The music is interspersed with brief movie clips in which the Megadeth name has been dropped, thus providing an unusual but mildly entertaining way to distract the fans during guitar changes. Mustaine doesn’t spend too long chatting, but does relate a tale of trying to explain Dystopia to a man in a Dublin bar. Dave’s attempt at an Irish accent is instantly forgiven when he announces that the next track is totally predictable, and launches into the Thin Lizzy classic ‘Cold Sweat’ which they covered on Supercollider. Unlike the rest of the tracks which are accompanied by elaborate custom video graphics, this one features a still image of stacks of Marshall amps, hinting that this track is indeed a special treat for the Irish fans. Gone are the days when Megadeth’s treat to the Irish was ‘Anarchy in the UK’ which always saw the crowd yelling the line “Is this the I.R.A?”.

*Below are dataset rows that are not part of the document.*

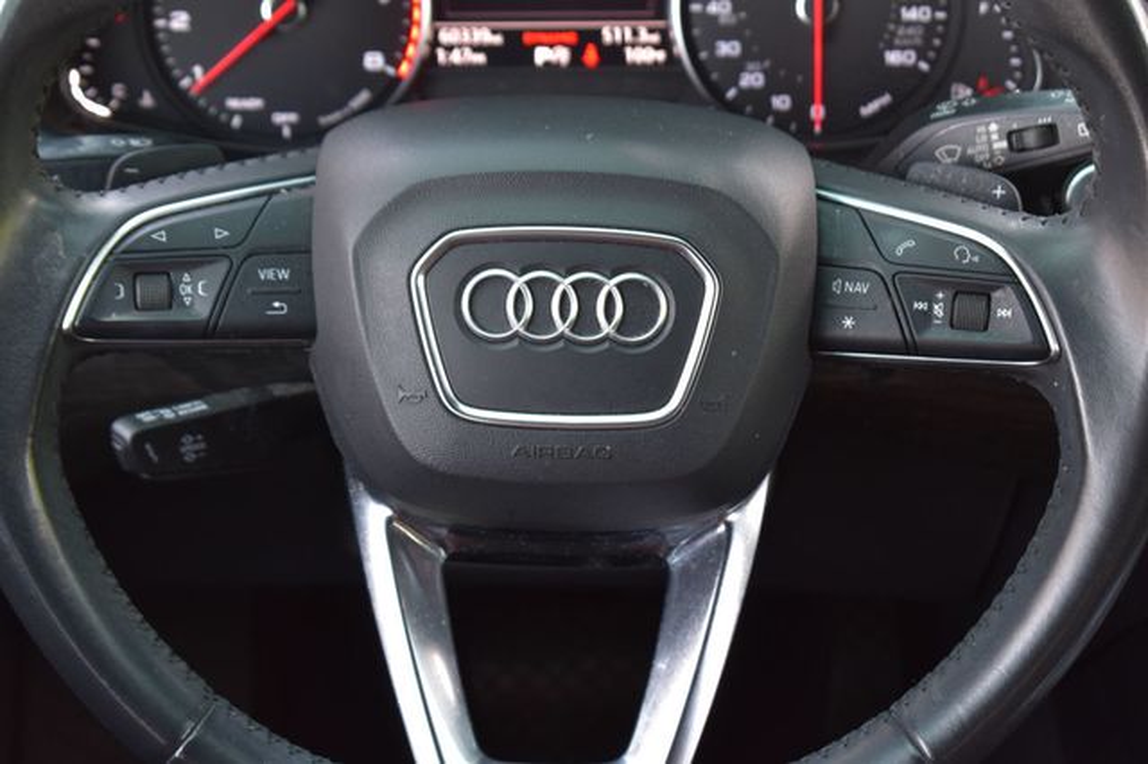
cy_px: 382
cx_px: 574
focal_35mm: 82
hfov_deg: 24.6
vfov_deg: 16.5
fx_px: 2629
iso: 400
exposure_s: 1/20
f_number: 6.3
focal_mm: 55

Another treat is the brand new ‘Fatal Illusion’ from the upcoming Dystopia, which is met largely with blank faces and trips to the bar by the crowd, making it clear that they are mostly interested in the classic Megadeth tracks. And unsurprisingly, save for the afore-mentioned cover and new song, the setlist is comprised entirely of gems from 1997’s Cryptic Writings and earlier. The last pre-encore track is the sing-along ‘Peace Sells… But Who’s Buying’, and of course, Vic Rattlehead makes his customary appearance dressed in a suit and tie to give a wave to the crowd. After a few minutes of silence, Mustaine returns to the stage and eggs on the cheering fans, before launching into the epic finale of ‘Holy Wars… The Punishment Due’ which is one of the definitive Megadeth tracks in this reviewer’s opinion. During the track, Dave introduces the band members one by one and afterwards they take a group bow, and leave the stage with ‘I did it my way’ playing over the PA while the credits roll on-screen. Yes, you read that right. Even the tour manager gets a mug-shot!
All in all, a thoroughly enjoyable event, not likely to be bettered this year. If you missed it, you definitely missed out.